政策提言委員・アジア太平洋交流学会会長 澁谷 司

 今年(2017年)1月20日、中国国家統計局は、昨年の同国のGDPを発表した。
 2016年、中国のGDPは、第1四半期が6.7%、第2四半期が6.7%、第3四半期が6.7%(3四半期連続同一)、第4四半期が6.8%、1年を通じては6.7%だったという。
 グローバル化した現代において、GDPが3四半期同じ数字という事は、常識的にあり得ない。世界経済の動向(例えば、原油価格が高騰・騰落など)、或いは、世界を揺るがす大事件の発生等で、GDPは大きく変化するからである。 
 そして、国家統計局は、驚くべきことに、昨年、中国のGDPはインドのそれ(6.6%)を上回り、世界1の経済成長を遂げたともいう。

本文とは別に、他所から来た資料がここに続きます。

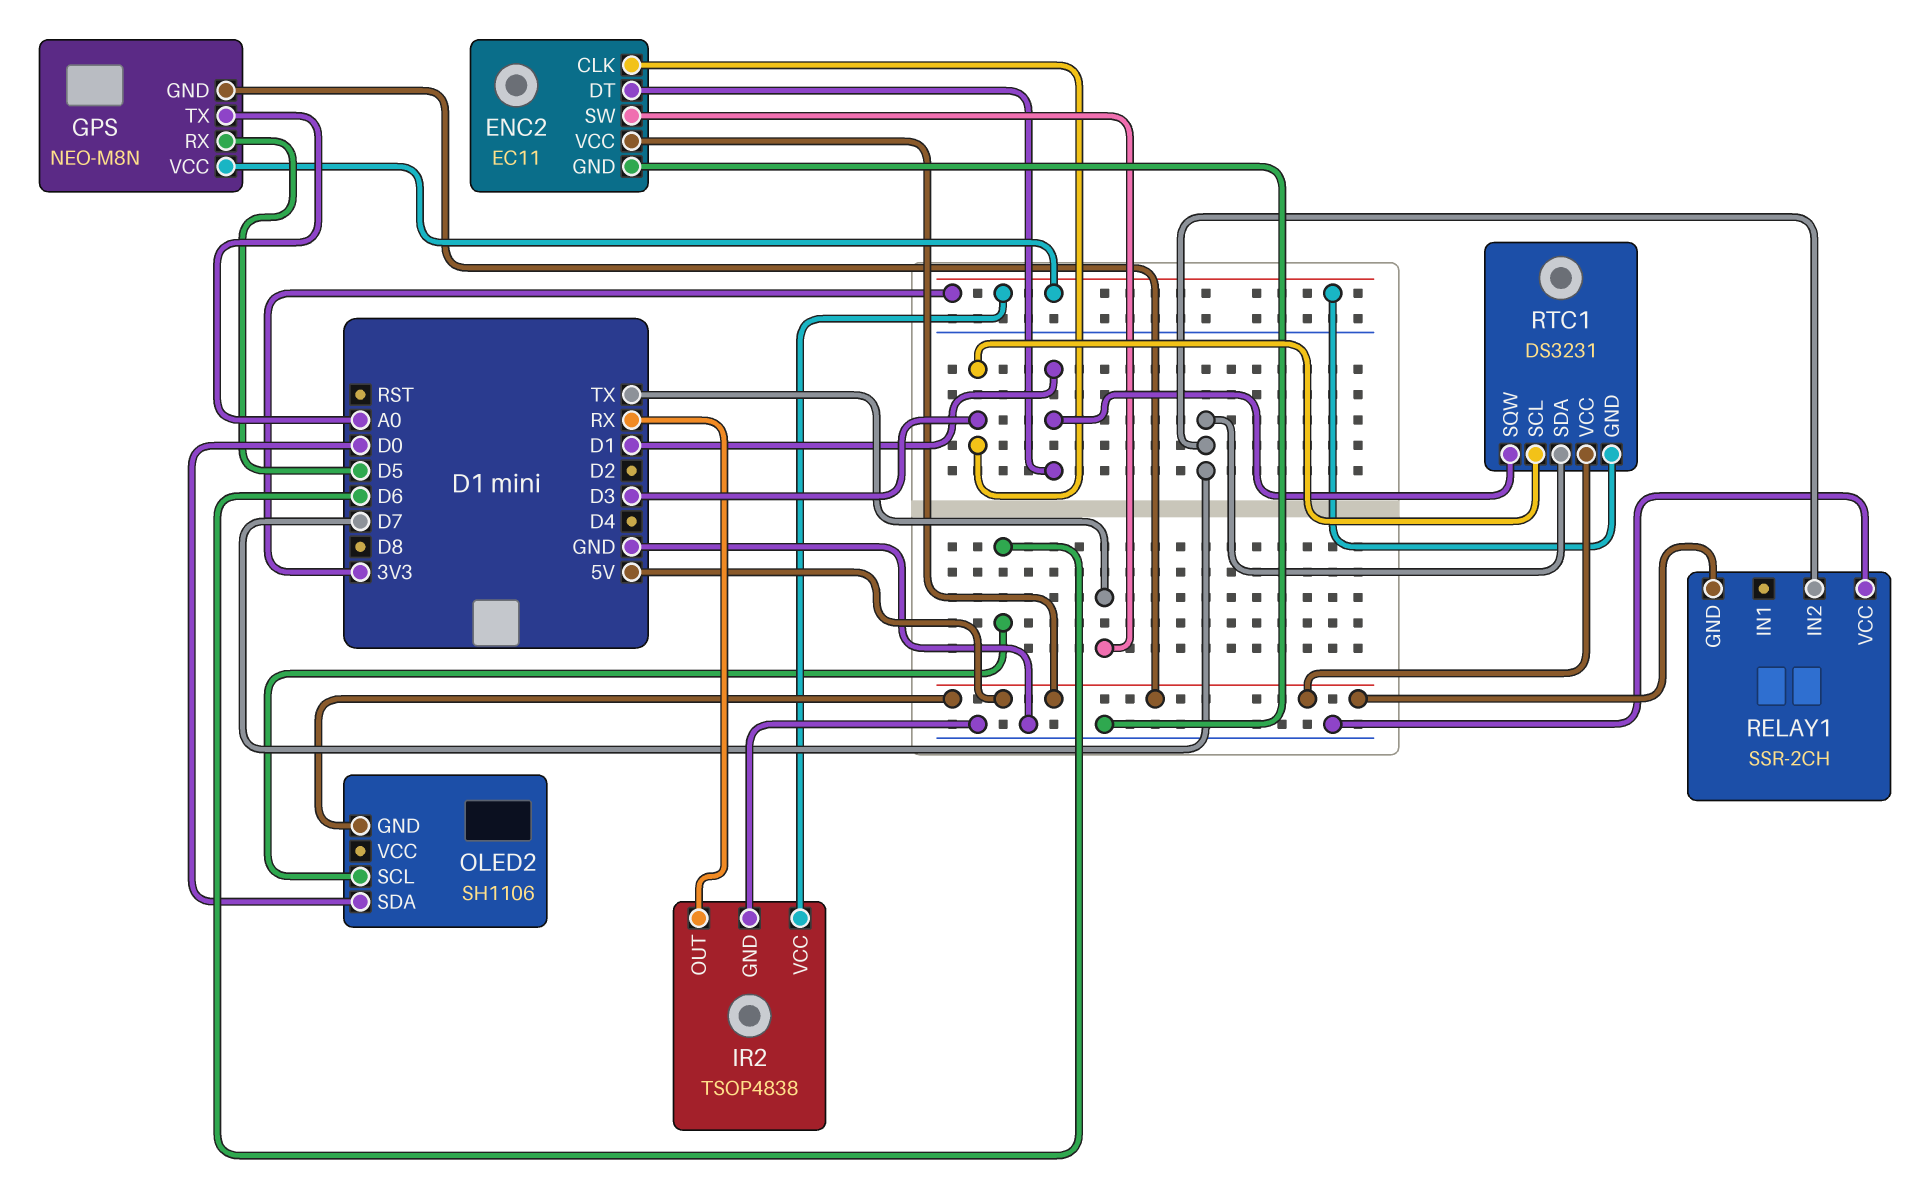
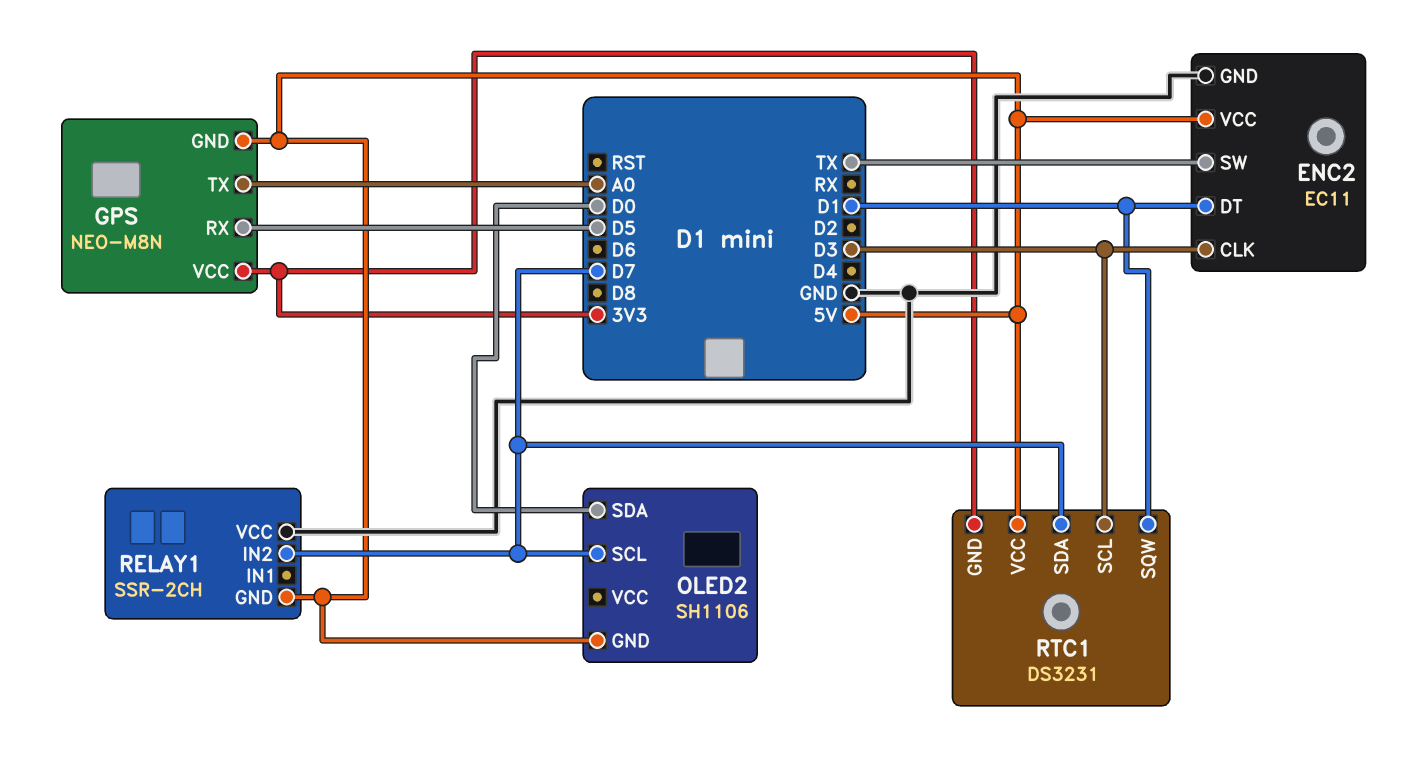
IR2: TSOP4838 -> none
IR2 pin GND: GND -> none
IR2 pin OUT: RX -> none
IR2 pin VCC: 3V3 -> none
OLED2 pin SCL: D6 -> D7

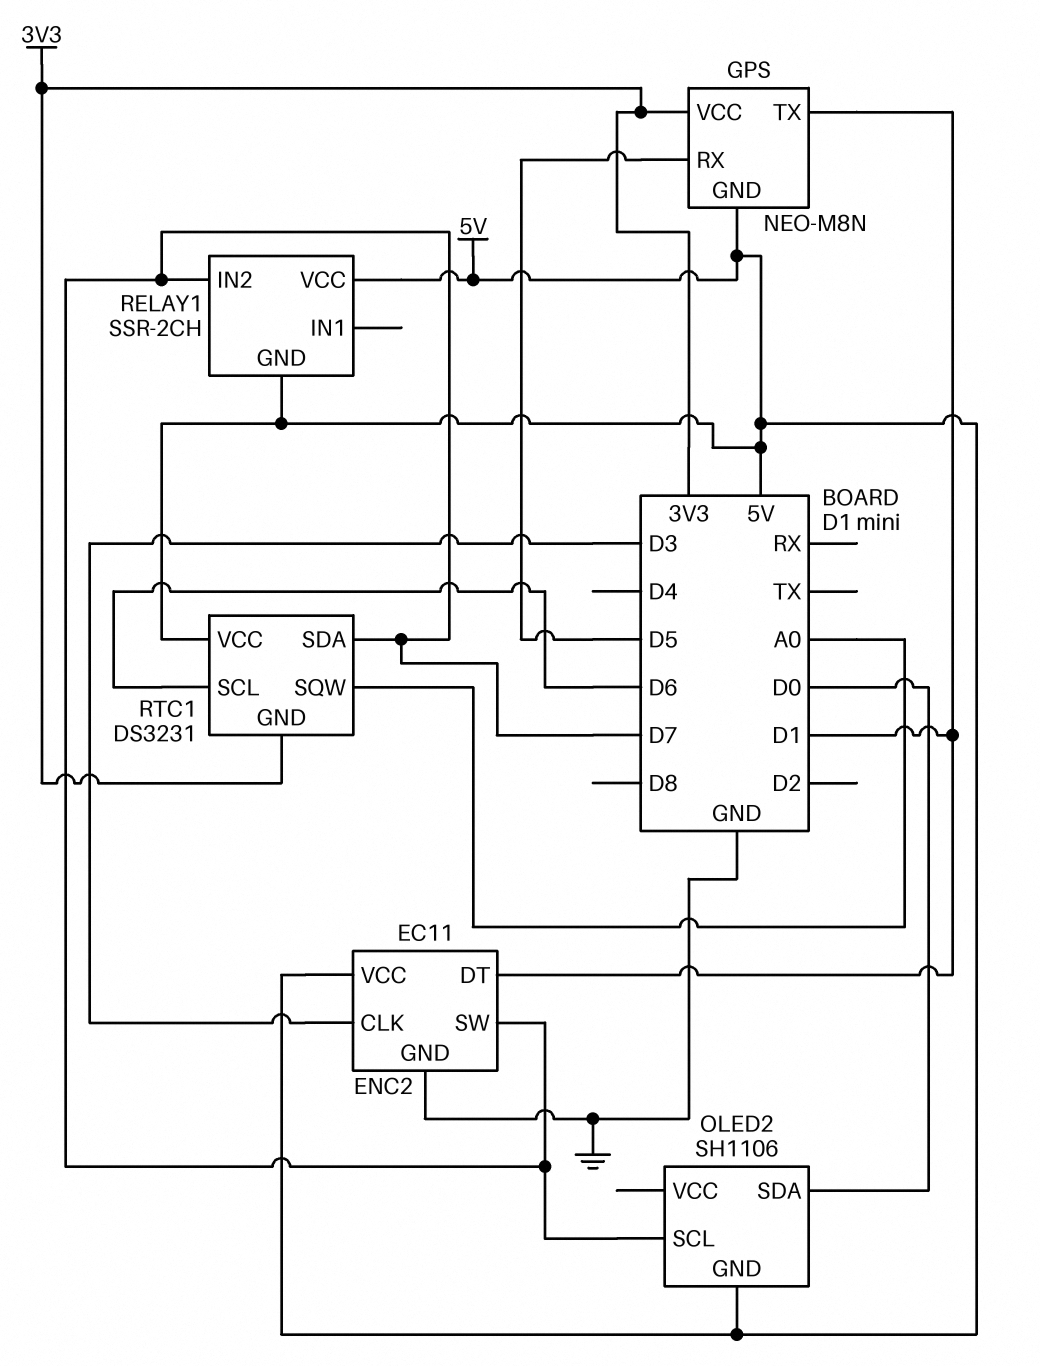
ENC2 pin SW: TX -> D7
GPS pin TX: A0 -> D1
RELAY1 pin VCC: GND -> 5V
RTC1 pin SCL: D3 -> D6
RTC1 pin SQW: D1 -> A0

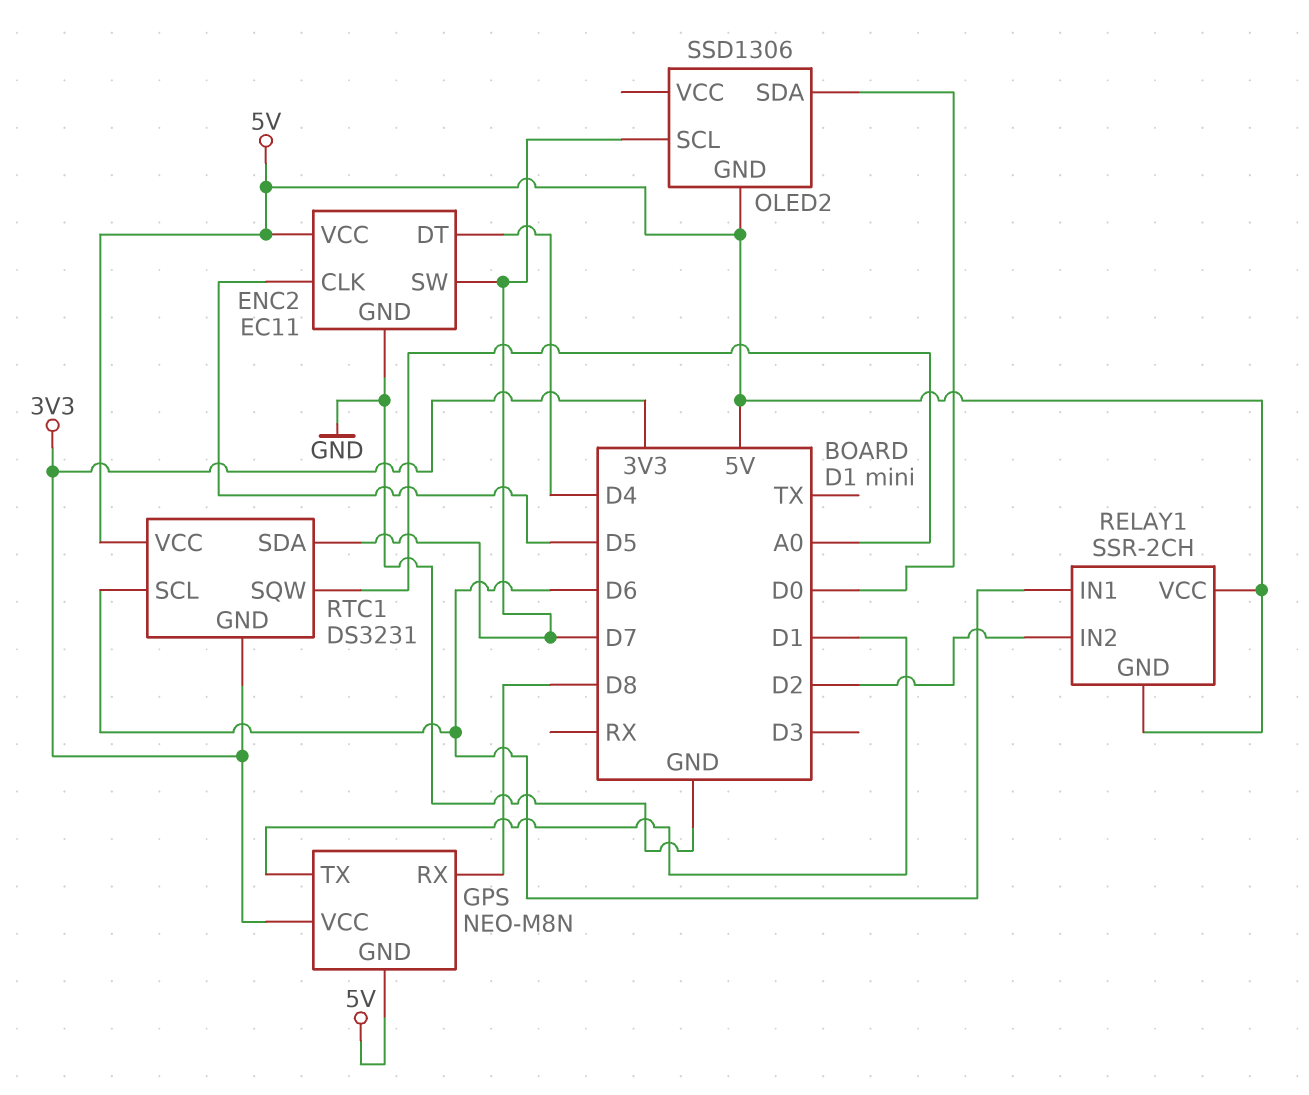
ENC2 pin CLK: D3 -> D5
ENC2 pin DT: D1 -> D4
GPS pin RX: D5 -> D8
OLED2: SH1106 -> SSD1306
RELAY1 pin IN1: none -> D6
RELAY1 pin IN2: D7 -> D2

しかし、俄かには信じがたい。
 第1に、それほど中国が好景気ならば、なぜ人民元が対米ドルで安くなっているのだろうか。同国の経済状況が悪いからこそ、為替が人民元安に振れているのではないのか。
 第2に、欧米・日本等の外資が中国から徐々に撤退している。そればかりか、民族資本家の李嘉誠(香港)・曹徳旺(中国)らも大陸を去り、欧米へ投資を開始した。彼らはビジネスマンとして、中国経済の先行きに不安を感じているからだろう。
 これらだけ見ても、「中国GDPの世界1」には大きな疑問符が付く(その他に関しては、拙書『2017年から始まる!「砂上の中華帝国」大崩壊』<電波社>参照のこと)。
 以前から中国の発表するGDPについては、世界中から疑惑の目が向けられていた。結局、共産党による“大本営発表”に過ぎないのではないかと思われる(同党は「大躍進」期、数字を巨大に水増し、それをあたかも事実だとして公表した過去がある)。
 折しも、今年1月17日、陳求発・遼寧省長は同省人民代表大会で、2011年から14年まで同省の財政統計に捏造(20%の水増し。14年単年では23%の水増し)があった事を公に認めたのである(因みに、かつて遼寧省トップだった李克強首相が、米国高官に対し、非公式に中国の経済数字は「人工的」だと暴露した)。
 また、遼寧省では、昨16年1~9月にはGDPがマイナス成長だったという。別に、必ずしも遼寧省だけが特別なわけではない。当然、各省市も遼寧省に準じるのは間違いないだろう。
 もう一つ、国家統計局は、見逃せない“事実”を発表した。昨2016年も消費がGDPの64.6%を占めたという(因みに、15年は66.4%)。この数字が本当ならば、これも異常である。
 中国では、2014年まで投資が中心であり、消費がGDPに占める割合はせいぜい50%前後だった(一時は30%台。14年は51.0%)。
 だが、突然、翌15年からGDP全体の3分の2近くを占め始めたのである。不思議ではないか。
 逆に言えば、2015年と16年の両年、投資(政府と民間)がいかに少なかったかを物語る。これこそが習近平主席主導の「サプライサイド経済学」である。いくら景気が落ち込んでも、決して財政出動はしない(おそらく、中央政府の財政赤字がひどくて、景気対策を打ちたくも、打てないのだろう)。
 では、中国に、米国のような消費型社会が到来したのか。それもあり得ない。
 よく知られているように、中国では社会保障が不十分である。(党・政府機関や国有企業以外の)民間企業で働く場合、一般的に失業保険はない。医療保険も充実しているとは言いがたい(医療費が極めて高いので、うっかり病気やケガができない)。
 定年退職後、たとえ年金があっても決して十分とは言えない。また、多くの親は子供の教育に熱心だが、その教育費は非常に高い(貧困家庭では小中高の進学ですら困難である)。
 従って、大部分の中国人はイザと言う時の為に貯蓄をする。だから、容易にカネを消費に回せない。
 ところで、それに関連して、今年1月初旬、我が国の某局は、「巨龍中国『14億人の消費革命~爆発的拡大!ネット通販~』」と題する番組を放映した。
 内容を掻い摘んで言えば、中産階級(アッパーミドル)以上の約5億人がネットでの商品購入に熱心で、中国全体の消費が伸びている。だから、これからも同国の経済発展は続く。そのような印象を与える番組構成だった。一面では事実かもしれない。
 だが、残りの約9億人の下層の人々は、中産階級同様、ネットで好きなモノを自由に購入できるのだろうか。無論、否である。
 番組で、その点には全く言及せず、中産階級以上だけの消費行動を取り上げただけだった。従って、「14億の消費革命」というタイトルは明らかに視聴者をミスリードしている。本来ならば、「5億の消費革命」とすべきだったのではないか。
 同局は、一体、どんな意図で同番組を制作したのだろうか。